I have a lot of friends. Did you know that? A lot of friends. And they all like to drink with me and they all think I'm funny and they say "nice dress." I think you might turn into a potted plant you are doing such a good job of not-listening, of letting my steam escape. It's a problem, needing you to love me for who I am when I am preoccupied tattooing "flaw," one letter onto each knuckle of my right hand. To enter Emin's tent, you need to kneel and crawl, like you are begging or asking to beg. To spend more than a minute with the work, you have to lie down. Critics call the experience "debasing," as though we otherwise spend our lives standing up. If I were a boy you would love me and also, I am angry because you think I am a boy. Emin has a tendency to speak of her art in a way that contradicts the critics who champion her, incoherent rambling speeches when she just wanted you to lie down in her dirty bed.

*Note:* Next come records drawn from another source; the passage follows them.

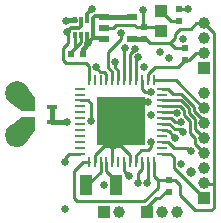
<source format=gbl>
G04*
G04 #@! TF.GenerationSoftware,Altium Limited,Altium Designer,21.1.0 (24)*
G04*
G04 Layer_Physical_Order=4*
G04 Layer_Color=16711680*
%FSAX25Y25*%
%MOIN*%
G70*
G04*
G04 #@! TF.SameCoordinates,64B46316-5E79-497B-94DE-3B570569772B*
G04*
G04*
G04 #@! TF.FilePolarity,Positive*
G04*
G01*
G75*
%ADD10C,0.01000*%
%ADD17R,0.02362X0.01968*%
%ADD19R,0.01968X0.02362*%
%ADD25R,0.03622X0.01575*%
%ADD26R,0.03937X0.04331*%
%ADD45C,0.01181*%
%ADD47C,0.01500*%
%ADD49C,0.01575*%
%ADD56R,0.03937X0.03937*%
%ADD57C,0.03937*%
%ADD58R,0.03937X0.03937*%
%ADD59C,0.07874*%
%ADD60C,0.02500*%
%ADD61C,0.03300*%
%ADD62C,0.01200*%
%ADD63R,0.16142X0.16142*%
%ADD64R,0.01102X0.03347*%
%ADD65R,0.03347X0.01102*%
%ADD66R,0.03937X0.07087*%
%ADD67R,0.01181X0.01882*%
%ADD68R,0.03622X0.02362*%
%ADD69R,0.03347X0.02362*%
%ADD70C,0.01024*%
G36*
X0003200Y-0009550D02*
X0006200Y-0005327D01*
Y-0001050D01*
X0001700D01*
X-0002500Y-0004150D01*
X-0003800Y-0006650D01*
X-0003200Y-0009250D01*
X-0001800Y-0010450D01*
X0000000Y-0011050D01*
X0001800Y-0010650D01*
X0003200Y-0009550D01*
D02*
G37*
G36*
Y0009500D02*
X0006200Y0005277D01*
Y0001000D01*
X0001700D01*
X-0002500Y0004100D01*
X-0003800Y0006600D01*
X-0003200Y0009200D01*
X-0001800Y0010400D01*
X0000000Y0011000D01*
X0001800Y0010600D01*
X0003200Y0009500D01*
D02*
G37*
D10*
X0043500Y-0032500D02*
Y-0031000D01*
X0046500Y-0028000D01*
X0047500D01*
X0049731Y-0025769D01*
X0050800D01*
X0042543Y-0028957D02*
X0047032Y-0024468D01*
X0019968Y-0028957D02*
X0042543D01*
X0019000Y-0027989D02*
X0019968Y-0028957D01*
X0050964Y0023704D02*
X0052700Y0021969D01*
X0056000D01*
X0046685Y0028969D02*
X0047500Y0028153D01*
Y0027000D02*
Y0028153D01*
X0053500Y0034969D02*
X0056968D01*
X0048154Y0034346D02*
X0051468Y0031032D01*
X0053000D01*
X0058000Y0028500D02*
X0059800Y0030300D01*
X0054500Y0028500D02*
X0058000D01*
X0052666Y0026666D02*
X0054500Y0028500D01*
X0052666Y0025405D02*
Y0026666D01*
X0059800Y0030300D02*
X0062500D01*
X0050964Y0023704D02*
X0052666Y0025405D01*
X0043100Y0025032D02*
X0044427Y0023704D01*
X0042000Y0025032D02*
X0043100D01*
X0042000Y0028969D02*
X0046685D01*
X0042000D02*
Y0034600D01*
X0040031Y0028969D02*
X0041969D01*
X0039231Y0029769D02*
X0040031Y0028969D01*
X0032969Y0029769D02*
X0039231D01*
X0032000Y0028800D02*
X0032969Y0029769D01*
X0053668Y0015700D02*
X0056000Y0018032D01*
X0046000Y0015700D02*
X0053668D01*
X0043658Y0013358D02*
X0046000Y0015700D01*
X0059800Y0020300D02*
X0062500D01*
X0057531Y0018032D02*
X0059800Y0020300D01*
X0056000Y0018032D02*
X0057531D01*
X0016000Y-0016000D02*
Y-0014500D01*
X0017373Y-0013127D01*
X0021119D01*
X0035784Y-0018784D02*
Y-0015981D01*
Y-0018784D02*
X0037500Y-0020500D01*
X0027910Y-0019090D02*
Y-0015981D01*
X0023500Y-0023500D02*
X0027910Y-0019090D01*
X0022579Y-0023500D02*
X0023500D01*
X0032421D02*
Y-0021421D01*
X0029879Y-0018879D02*
X0032421Y-0021421D01*
X0029879Y-0018879D02*
Y-0015981D01*
X0022019D02*
X0023973D01*
X0019000Y-0019000D02*
X0022019Y-0015981D01*
X0019000Y-0027989D02*
Y-0019000D01*
X0047032Y-0024468D02*
Y-0021832D01*
X0049450Y-0021900D02*
X0052900D01*
X0054500Y-0023500D01*
Y-0027000D02*
Y-0023500D01*
Y-0027000D02*
X0059500Y-0032000D01*
X0064900D01*
X0047032Y-0021832D02*
X0050800D01*
X0065800Y-0023100D02*
Y0027000D01*
X0062500Y0030300D02*
X0065800Y0027000D01*
X0045627Y-0020427D02*
X0047032Y-0021832D01*
X0045627Y-0020427D02*
Y-0015981D01*
X0031847D02*
Y-0010653D01*
X0044427Y0023704D02*
X0050964D01*
X0030300Y0020700D02*
X0034800Y0025200D01*
X0030300Y0015600D02*
Y0020700D01*
X0034800Y0025200D02*
Y0027100D01*
X0023610Y0004590D02*
X0024700Y0003500D01*
Y-0002400D02*
Y0003500D01*
X0018031Y0020731D02*
X0019532Y0022232D01*
Y0026288D01*
X0015500Y0022134D02*
X0017000Y0023634D01*
X0015500Y0018000D02*
Y0022134D01*
Y0018000D02*
X0016300Y0017200D01*
X0023000D01*
X0024000Y0016200D01*
X0044800Y-0010800D02*
Y-0009200D01*
X0043600Y-0012000D02*
X0044800Y-0010800D01*
X0041500Y-0012000D02*
X0043600D01*
X0037753Y-0015981D02*
Y-0013553D01*
X0034700Y-0010500D02*
X0037753Y-0013553D01*
X0032000Y-0010500D02*
X0034700D01*
X0039721Y-0013779D02*
X0041500Y-0012000D01*
X0039721Y-0015981D02*
Y-0013779D01*
X0032800Y0015600D02*
X0033816Y0014584D01*
X0032800Y0015600D02*
Y0017500D01*
X0033816Y0011381D02*
Y0014584D01*
X0021119Y0004590D02*
X0023610D01*
X0018031Y0020000D02*
Y0020731D01*
X0048481Y0000653D02*
X0052647D01*
X0053100Y0000200D01*
X0048481Y0008527D02*
X0050293D01*
X0039700Y0011402D02*
X0039721Y0011381D01*
X0032800Y0017500D02*
X0032900D01*
X0039721Y0018321D02*
X0040400Y0019000D01*
X0040300Y-0023000D02*
Y-0019536D01*
X0041690Y-0018146D01*
Y-0015981D01*
X0043658Y-0022842D02*
Y-0015981D01*
X0043500Y-0023000D02*
X0043658Y-0022842D01*
X0053100Y0000200D02*
X0053200D01*
X0053300Y0000300D01*
X0017000Y0023634D02*
Y0027300D01*
X0016900Y0027400D02*
X0017000Y0027300D01*
X0039721Y0011381D02*
Y0018321D01*
X0035784Y0021684D02*
X0036100Y0022000D01*
X0035784Y0011381D02*
Y0021684D01*
X0023973Y0011381D02*
Y0016173D01*
X0024000Y0016200D01*
X0062600Y-0023100D02*
X0065800D01*
X0064900Y-0032000D02*
X0065800Y-0031100D01*
Y-0023100D01*
X0059300Y-0009800D02*
X0062600Y-0013100D01*
X0059300Y-0009800D02*
Y-0008000D01*
X0054262Y-0002062D02*
X0054800Y-0002600D01*
X0045627Y0011381D02*
X0052919D01*
X0050293Y0008527D02*
X0052019Y0006800D01*
X0054649D01*
X0056750Y-0011150D02*
X0057900Y-0012300D01*
X0048481Y0004590D02*
X0054596D01*
X0052919Y0011381D02*
X0062500Y0001800D01*
X0048481Y-0009190D02*
X0050490D01*
X0052450Y-0011150D01*
X0056750D01*
X0054273Y0002650D02*
X0055650Y0001273D01*
X0048481Y0002650D02*
X0054273D01*
X0054173Y-0002150D02*
X0054262Y-0002062D01*
X0054596Y0004590D02*
X0057250Y0001936D01*
X0055650Y-0000250D02*
Y0001273D01*
X0048481Y-0001316D02*
X0051416D01*
X0052700Y-0002600D01*
X0054800D01*
X0054350Y-0005050D02*
X0055300Y-0006000D01*
X0043658Y0011381D02*
Y0013358D01*
X0037753Y0011381D02*
Y0020188D01*
X0039300Y0021735D01*
Y0021900D01*
X0027846Y0014254D02*
X0028959D01*
X0026500Y0015600D02*
X0027846Y0014254D01*
X0019532Y0022232D02*
X0021450Y0024150D01*
Y0024815D01*
X0021550Y0024915D01*
Y0026288D01*
X0029076Y0028800D02*
X0032000D01*
X0041690Y0008310D02*
Y0011381D01*
Y0008310D02*
X0042700Y0007300D01*
X0044800D01*
X0030300Y0015600D02*
X0031847Y0014053D01*
Y0011381D02*
Y0014053D01*
X0028959Y0014254D02*
X0029879Y0013334D01*
Y0011381D02*
Y0013334D01*
X0057650Y-0006350D02*
X0059300Y-0008000D01*
X0048481Y-0005253D02*
X0049953D01*
X0050170Y-0005470D01*
X0050651D01*
X0051354Y-0006173D01*
Y-0006654D02*
Y-0006173D01*
Y-0006654D02*
X0052600Y-0007900D01*
X0048481Y-0003284D02*
X0050870D01*
X0052636Y-0005050D01*
X0054350D01*
X0055650Y-0000250D02*
X0055773D01*
X0057650Y-0002127D01*
Y-0006350D02*
Y-0002127D01*
X0057250Y0000536D02*
Y0001936D01*
Y0000536D02*
X0059250Y-0001464D01*
Y-0004750D02*
Y-0001464D01*
Y-0004750D02*
X0062500Y-0008000D01*
X0062600Y-0008100D02*
Y-0007440D01*
X0059000Y0001161D02*
X0062600Y-0002440D01*
X0059000Y0001161D02*
Y0002449D01*
X0054649Y0006800D02*
X0059000Y0002449D01*
X0062500Y-0003500D02*
Y-0003000D01*
Y-0002540D01*
X0062600Y-0002440D01*
D17*
X0056000Y0018032D02*
D03*
Y0021969D02*
D03*
X0054000Y0031032D02*
D03*
Y0034969D02*
D03*
X0050800Y-0025769D02*
D03*
Y-0021832D02*
D03*
X0042500Y0028969D02*
D03*
Y0025032D02*
D03*
D19*
X0021969Y0020000D02*
D03*
X0018032D02*
D03*
D25*
X0011802Y-0002614D02*
D03*
Y0002504D02*
D03*
X0003535Y-0002614D02*
D03*
D26*
X0048000Y0034346D02*
D03*
Y0027654D02*
D03*
D45*
X0023469Y0024231D02*
Y0026288D01*
D47*
X0041900Y0025131D02*
X0042000Y0025032D01*
X0039296Y0025131D02*
X0041900D01*
X0016812Y0031312D02*
X0019532D01*
X0021969Y0021869D02*
X0023900Y0023800D01*
X0021969Y0020000D02*
Y0021869D01*
X0029076Y0032540D02*
X0038524D01*
D49*
X0011802Y-0002614D02*
Y0002504D01*
Y-0002614D02*
X0016686D01*
X0016900Y-0002400D01*
D56*
X0043500Y-0032500D02*
D03*
X0029000D02*
D03*
D57*
X0048500D02*
D03*
X0053500D02*
D03*
X0062500Y-0023000D02*
D03*
Y-0018000D02*
D03*
Y-0013000D02*
D03*
Y-0008000D02*
D03*
Y-0003000D02*
D03*
Y0002000D02*
D03*
Y0007000D02*
D03*
X0034000Y-0032500D02*
D03*
X0062500Y0020300D02*
D03*
Y0025300D02*
D03*
Y0030300D02*
D03*
D58*
X0062500Y-0028000D02*
D03*
X0062500Y0015300D02*
D03*
D59*
X0000100Y-0007071D02*
D03*
Y0007071D02*
D03*
D60*
X0016900Y0027400D02*
D03*
X0057000Y0035000D02*
D03*
X0029000Y-0023500D02*
D03*
X0016000Y-0031500D02*
D03*
X0037500Y-0020500D02*
D03*
X0050600Y0018800D02*
D03*
X0024700Y-0002400D02*
D03*
X0016686Y-0002614D02*
D03*
X0040300Y-0023000D02*
D03*
X0025200Y0035100D02*
D03*
X0016500Y0031000D02*
D03*
X0042000Y0034600D02*
D03*
X0023900Y0023800D02*
D03*
X0055500Y0025100D02*
D03*
X0044800Y0007300D02*
D03*
X0043500Y-0023000D02*
D03*
X0034800Y0027100D02*
D03*
X0047700Y0020800D02*
D03*
X0032900Y0017500D02*
D03*
X0026500Y0015600D02*
D03*
X0042300D02*
D03*
X0040400Y0019000D02*
D03*
X0039300Y0021900D02*
D03*
X0036100Y0022000D02*
D03*
X0054800Y-0016600D02*
D03*
X0058000Y-0012200D02*
D03*
X0053300Y0000300D02*
D03*
X0032000Y-0010500D02*
D03*
X0029500Y-0001000D02*
D03*
X0043700Y0004200D02*
D03*
X0052600Y-0007900D02*
D03*
X0044800Y-0009200D02*
D03*
X0044900Y-0000400D02*
D03*
X0016000Y-0016000D02*
D03*
X0054800Y-0002600D02*
D03*
X0055300Y-0006000D02*
D03*
D61*
X0058000Y-0019300D02*
D03*
D62*
X0023900Y0023800D02*
X0025469Y0025369D01*
Y0025391D01*
X0028745D02*
X0029076Y0025060D01*
X0025469Y0025391D02*
X0028745D01*
X0026040Y0032640D02*
X0028576D01*
X0025469Y0032069D02*
X0026040Y0032640D01*
X0025469Y0025391D02*
Y0032069D01*
X0021500Y0029300D02*
Y0031312D01*
X0020900Y0028700D02*
X0021500Y0029300D01*
X0018200Y0028700D02*
X0020900D01*
X0016900Y0027400D02*
X0018200Y0028700D01*
X0023469Y0031312D02*
Y0033369D01*
X0025200Y0035100D01*
D63*
X0034800Y-0002300D02*
D03*
D64*
X0023973Y-0015981D02*
D03*
X0025942D02*
D03*
X0027910D02*
D03*
X0029879D02*
D03*
X0031847D02*
D03*
X0033816D02*
D03*
X0035784D02*
D03*
X0037753D02*
D03*
X0039721D02*
D03*
X0041690D02*
D03*
X0043658D02*
D03*
X0045627D02*
D03*
Y0011381D02*
D03*
X0043658D02*
D03*
X0041690D02*
D03*
X0039721D02*
D03*
X0037753D02*
D03*
X0035784D02*
D03*
X0033816D02*
D03*
X0031847D02*
D03*
X0029879D02*
D03*
X0027910D02*
D03*
X0025942D02*
D03*
X0023973D02*
D03*
D65*
X0048481Y-0013127D02*
D03*
Y-0011158D02*
D03*
Y-0009190D02*
D03*
Y-0007221D02*
D03*
Y-0005253D02*
D03*
Y-0003284D02*
D03*
Y-0001316D02*
D03*
Y0000653D02*
D03*
Y0002621D02*
D03*
Y0004590D02*
D03*
Y0006558D02*
D03*
Y0008527D02*
D03*
X0021119D02*
D03*
Y0006558D02*
D03*
Y0004590D02*
D03*
Y0002621D02*
D03*
Y0000653D02*
D03*
Y-0001316D02*
D03*
Y-0003284D02*
D03*
Y-0005253D02*
D03*
Y-0007221D02*
D03*
Y-0009190D02*
D03*
Y-0011158D02*
D03*
Y-0013127D02*
D03*
D66*
X0023079Y-0023500D02*
D03*
X0032921D02*
D03*
D67*
X0019532Y0031312D02*
D03*
X0021500D02*
D03*
X0023469D02*
D03*
X0019532Y0026288D02*
D03*
X0021500D02*
D03*
X0023469D02*
D03*
D68*
X0003500Y0002300D02*
D03*
D69*
X0029076Y0025060D02*
D03*
Y0028800D02*
D03*
Y0032540D02*
D03*
X0038524D02*
D03*
Y0025060D02*
D03*
D70*
X0062500Y-0028000D02*
X0062600Y-0028100D01*
X0052300Y-0017800D02*
X0062500Y-0028000D01*
X0052300Y-0017800D02*
Y-0014400D01*
X0029000Y-0010500D02*
X0032000D01*
X0026009Y-0013491D02*
X0029000Y-0010500D01*
X0026009Y-0015914D02*
Y-0013491D01*
X0048481Y-0013127D02*
X0051027D01*
X0052300Y-0014400D01*
M02*

</source>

"Please," you say, "just stop bringing up my eyelashes." When Emin moves her tent public, it is still her tent. The people that she slept with, and we don't know what they might have said to each other, names so impersonal. A tent out in the woods, so you can move it if anyone comes near. She doesn't find purchase on her experiences by keeping them to herself, but by letting everyone comment, the critics often noting her large breast size instead. Walls and houses, beds and experiences I can or can't have. It's a unicorn in the sense that it's a horse of confusion with a horn of sincerity. It's going to stay in the corner of your sight, like maybe you saw a shooting star. All up to you, high up.